“Felicitaciones a @darcyquinnr porque logra el difícil balance entre la rapidez en la información y la responsabilidad de verificar hechos y fuentes. Ese es buen periodismo. Sin concesiones a nadie, sin miedo y sin caer en falsas noticias ni difamación por afán de titulares”, trinó la vicepresidenta Marta Lucía Ramírez, y su juicio de valor no solo suscitó burlas y reacciones indignadas, sino que le colgó un estigma a la periodista. Ser la favorita de un alto mando no parece un logro deseable en un ámbito profesional que se sostiene –al menos en teoría– sobre la independencia frente a cualquier tipo de poder.
El respeto por la autonomía periodística, que debería ser una norma incuestionable para la segunda autoridad del Gobierno, justamente porque los periodistas examinan asuntos públicos relacionados con su gestión (y, en el caso de Ramírez, también con otras gestiones familiares que han sido objeto de escrutinio), es suficiente para llevarla a abstenerse de expresar sus preferencias informativas. Guardadas las proporciones, está tan inhabilitada como un artista que felicita a un crítico de arte por comentar exposiciones donde hay obras suyas, pero con el agravante, en este caso, de que se trata de asuntos públicos que conciernen a los ciudadanos de todo el país. Sus indirectas sobre el manejo de las fuentes, “sin caer en falsas noticias ni difamación”, dejan flotando la pregunta sobre otros profesionales a quienes quizás ella no considere así de “buenos”. Y, para una democracia que está fundada en la libertad de prensa, este pronunciamiento no es la opinión personal de una ciudadana, sino una forma de censura.

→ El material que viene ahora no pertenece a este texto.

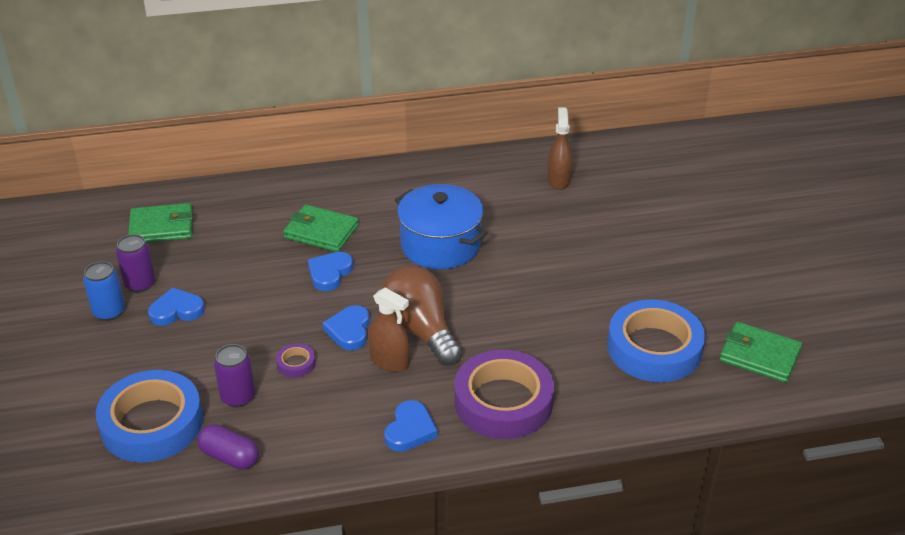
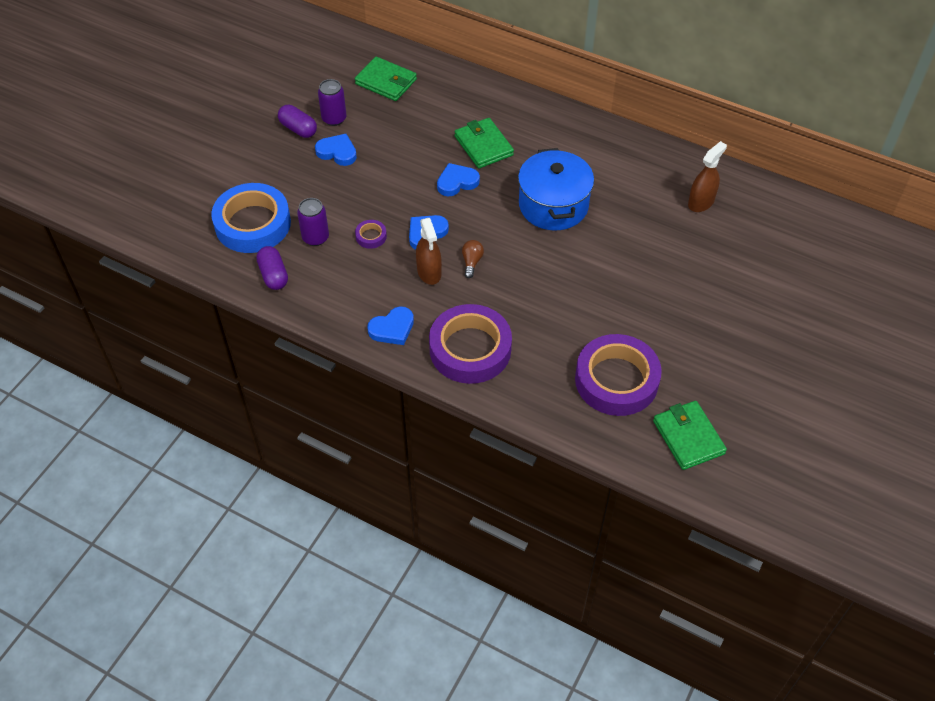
camera: 40 degrees right, 15 degrees up
blue can [83,261,125,321] -> purple capsule [278,105,317,138]
brown light bulb [381,266,462,365] -> brown light bulb [462,240,484,278], size x0.41
blue tape [607,299,705,382] -> purple tape [575,334,662,416]

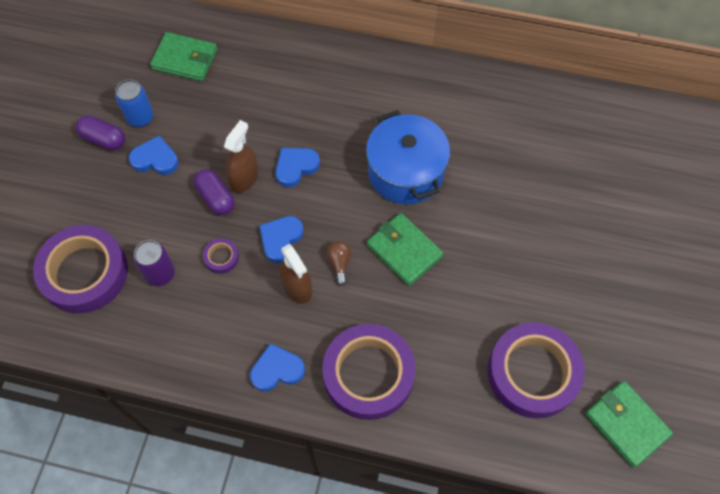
camera: 15 degrees left, 10 degrees up
blue tape [211,183,291,253] -> purple tape [33,225,128,313]
purple capsule [256,246,288,290] -> purple capsule moved to [194,169,235,215]
purple can [318,79,347,126] -> blue can [115,79,154,127]
blue heart [367,306,414,345] -> blue heart turned 150 degrees counterclockwise [250,343,305,391]
green wallet [454,118,514,168] -> green wallet moved to [367,213,443,286]
brown spray bottle [688,141,727,212] -> brown spray bottle moved to [224,120,258,193]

Hubo también, y no sorprende, otras reacciones periodísticas que le hicieron eco a la felicitación vicepresidencial. “Las noticias como son”, respondió obsecuente Luis Carlos Vélez, el director de noticias de La FM. ¿Qué quiso decir con esa frase de cajón? ¿Acaso se contagió de la supuesta ingenuidad de Ramírez y cree –o quiere hacernos creer que cree– que las noticias simplemente “son como son”? ¿Ignora, acaso, que hay manos invisibles y grupos e intereses haciéndolas hablar y “ser” (o silenciándolas), y que el poder de elegir qué va en primera plana y qué no va, y cómo titular y cuáles son las fuentes confiables y las vetadas y las invisibles –y que “no existe” por no ser nombrado y no tener cabida–, es una “construcción” hecha, en mayor o menor grado, por sujetos o por grupos con distintos intereses y niveles de responsabilidad?

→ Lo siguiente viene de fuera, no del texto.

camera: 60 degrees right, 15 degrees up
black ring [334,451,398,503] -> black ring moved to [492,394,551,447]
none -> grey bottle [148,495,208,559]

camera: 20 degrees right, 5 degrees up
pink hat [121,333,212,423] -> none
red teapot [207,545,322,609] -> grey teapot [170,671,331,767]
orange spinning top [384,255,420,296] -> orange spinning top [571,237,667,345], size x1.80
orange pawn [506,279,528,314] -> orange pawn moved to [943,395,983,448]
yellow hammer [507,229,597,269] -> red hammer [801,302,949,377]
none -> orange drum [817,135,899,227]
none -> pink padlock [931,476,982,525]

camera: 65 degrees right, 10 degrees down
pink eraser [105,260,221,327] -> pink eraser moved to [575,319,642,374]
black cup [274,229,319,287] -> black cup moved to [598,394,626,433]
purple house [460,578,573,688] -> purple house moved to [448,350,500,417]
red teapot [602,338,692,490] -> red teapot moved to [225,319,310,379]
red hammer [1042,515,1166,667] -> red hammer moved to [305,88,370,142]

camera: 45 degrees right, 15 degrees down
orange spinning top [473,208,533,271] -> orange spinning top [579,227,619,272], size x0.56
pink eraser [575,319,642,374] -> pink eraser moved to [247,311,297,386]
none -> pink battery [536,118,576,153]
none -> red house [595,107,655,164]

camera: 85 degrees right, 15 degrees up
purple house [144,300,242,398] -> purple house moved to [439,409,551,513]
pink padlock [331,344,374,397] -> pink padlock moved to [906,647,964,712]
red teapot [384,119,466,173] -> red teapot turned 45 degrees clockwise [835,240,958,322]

Precisamente, alrededor de esa reflexión sobre cómo se construyen las noticias (y sobre si hay que salir a interrogar la realidad, o simplemente esperar a que “lleguen”) hay preguntas de fondo acerca de la calidad del periodismo colombiano, pero se trata de un criterio de calidad bien diferente al expresado por Ramírez. Más allá de sus frases de Twitter, lo que debería ser objeto de examen riguroso es la relación entre la calidad del periodismo que se está permitiendo (o no) hacer en los medios del país y las presiones cada vez menos sutiles desde las altas esferas del poder político y económico.
La sucesión de notas y reportajes oficiales –o publirreportajes, para ser más sinceros–, por lo general suministrados por las oficinas de prensa de las dependencias del Gobierno, que dejan tan complacidos a los funcionarios, han alejado cada vez más a los ciudadanos de los informativos tradicionales, y ahí hay otra pregunta sobre a quiénes se debe el periodismo. Elegir hacia dónde dirigir los reflectores y desde dónde esperar las congratulaciones tiene que ver, en primer lugar, con el tipo de audiencia que se busca, pero en última instancia –y eso es lo grave– con la calidad de nuestra cada vez más frágil democracia.